Job »
Reproduce each entry exactly as it reads. Leave the images out.

Data extracts »
————

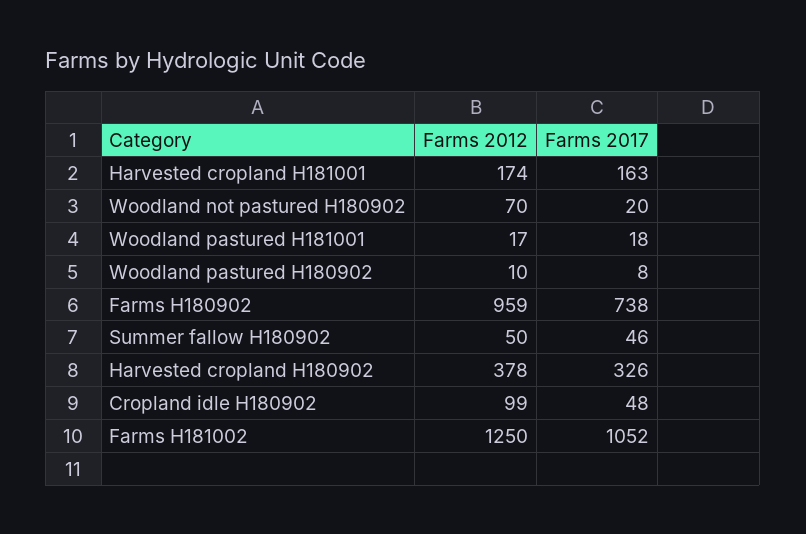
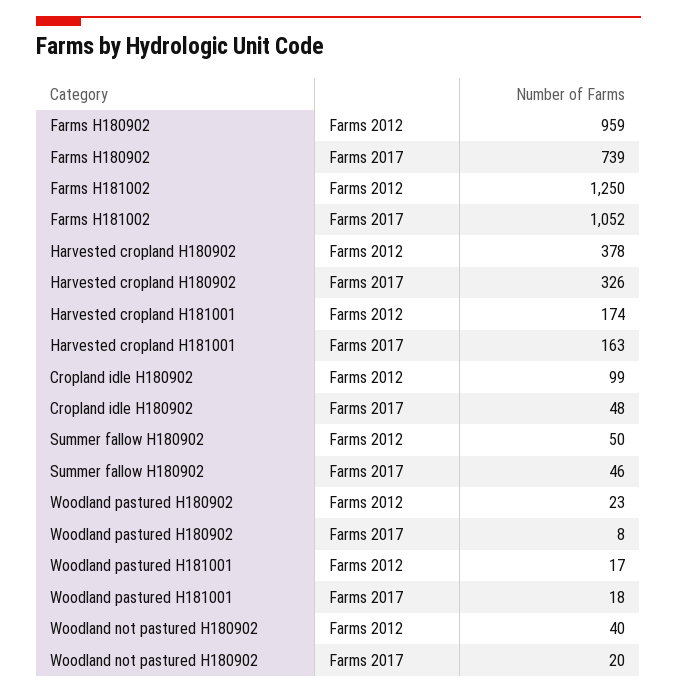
Farms 2012, Woodland not pastured H180902: 70 -> 40
Farms 2012, Woodland pastured H180902: 10 -> 23
Farms 2017, Farms H180902: 738 -> 739

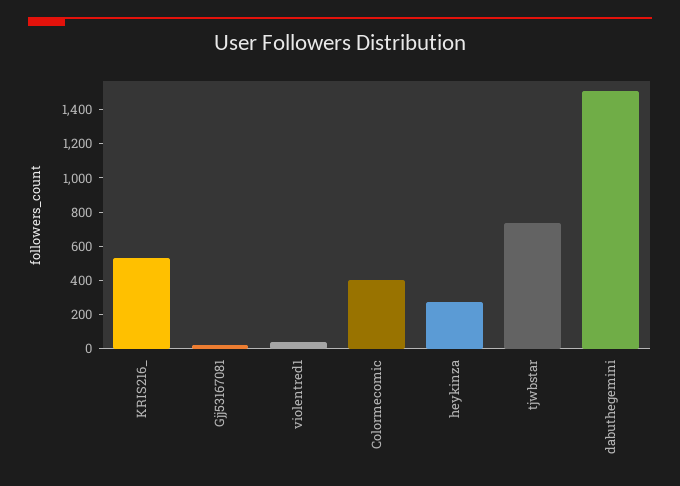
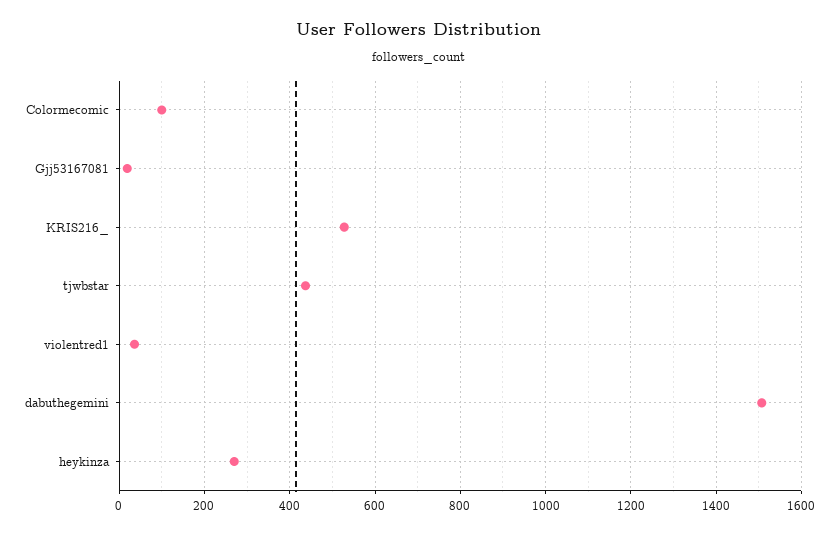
Colormecomic: 400 -> 100
tjwbstar: 750 -> 440

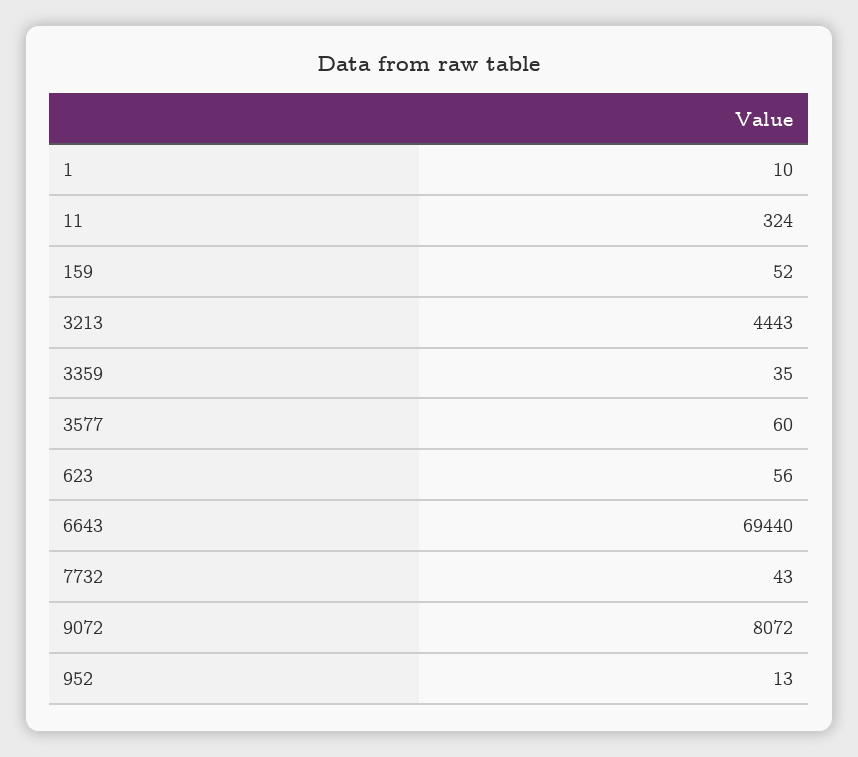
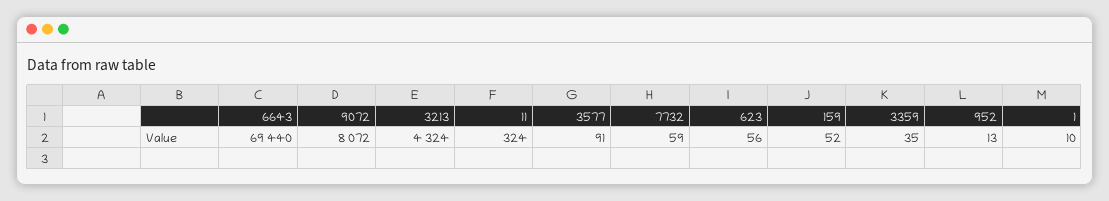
3213: 4443 -> 4324
3577: 60 -> 91
7732: 43 -> 59

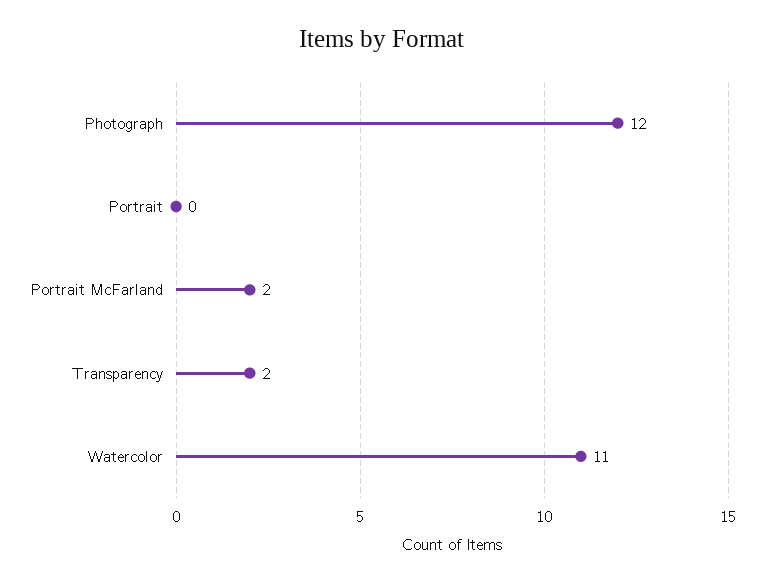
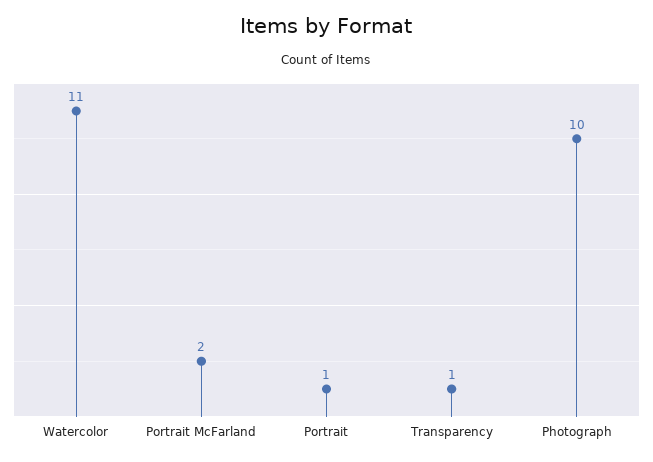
Photograph: 12 -> 10
Portrait: 0 -> 1
Transparency: 2 -> 1

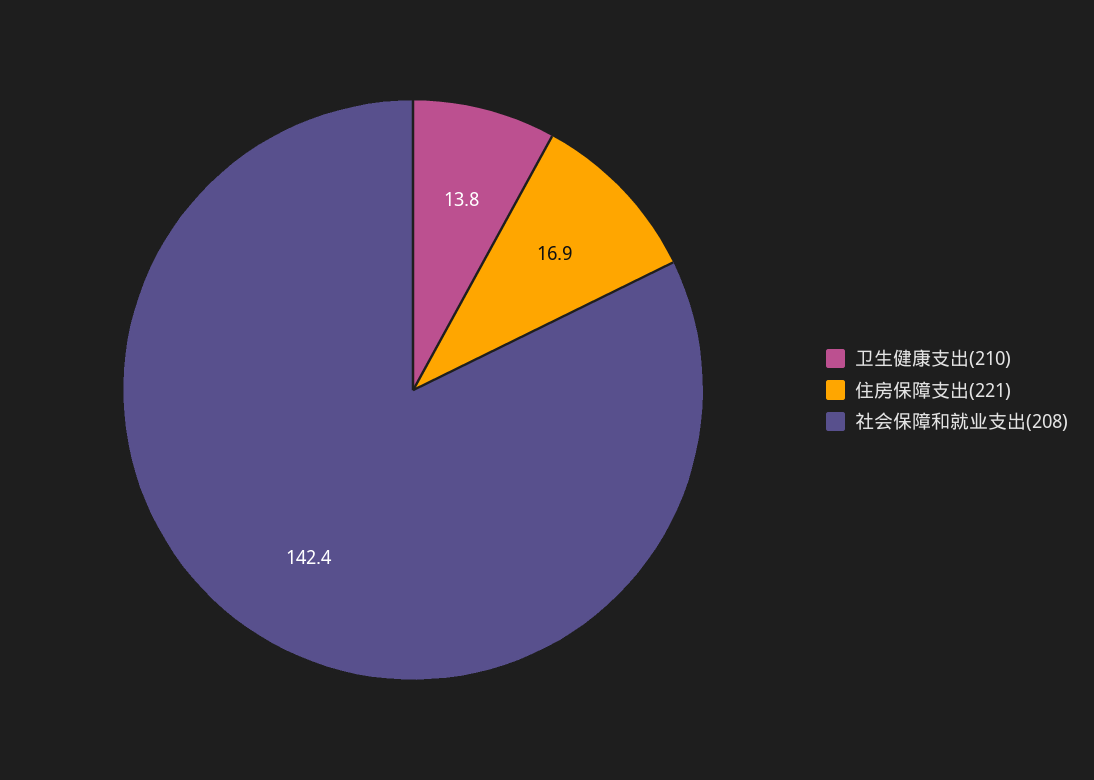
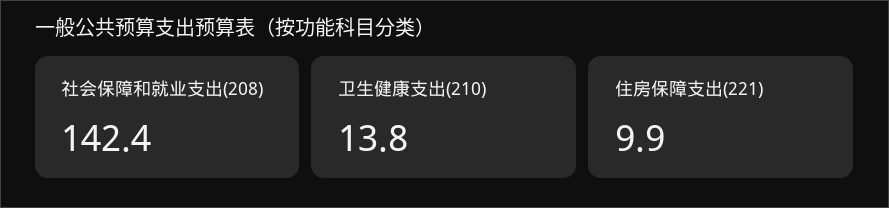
住房保障支出(221): 16.9 -> 9.9

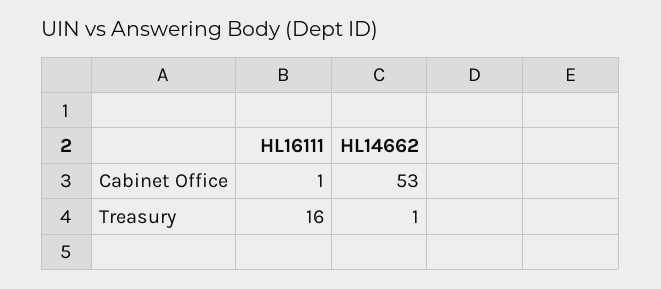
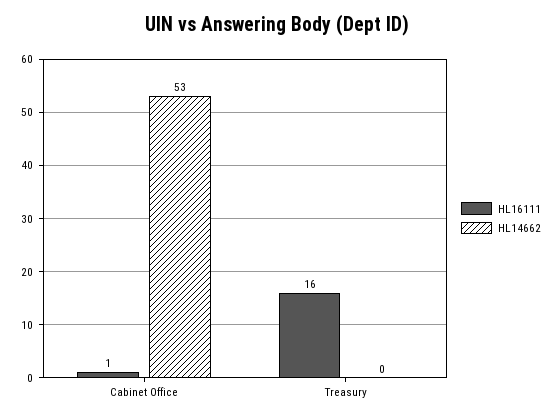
HL14662, Treasury: 1 -> 0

————

Exercise response »
Farms 2012, Woodland not pastured H180902: 70 -> 40
Farms 2012, Woodland pastured H180902: 10 -> 23
Farms 2017, Farms H180902: 738 -> 739

Colormecomic: 400 -> 100
tjwbstar: 750 -> 440

3213: 4443 -> 4324
3577: 60 -> 91
7732: 43 -> 59

Photograph: 12 -> 10
Portrait: 0 -> 1
Transparency: 2 -> 1

住房保障支出(221): 16.9 -> 9.9

HL14662, Treasury: 1 -> 0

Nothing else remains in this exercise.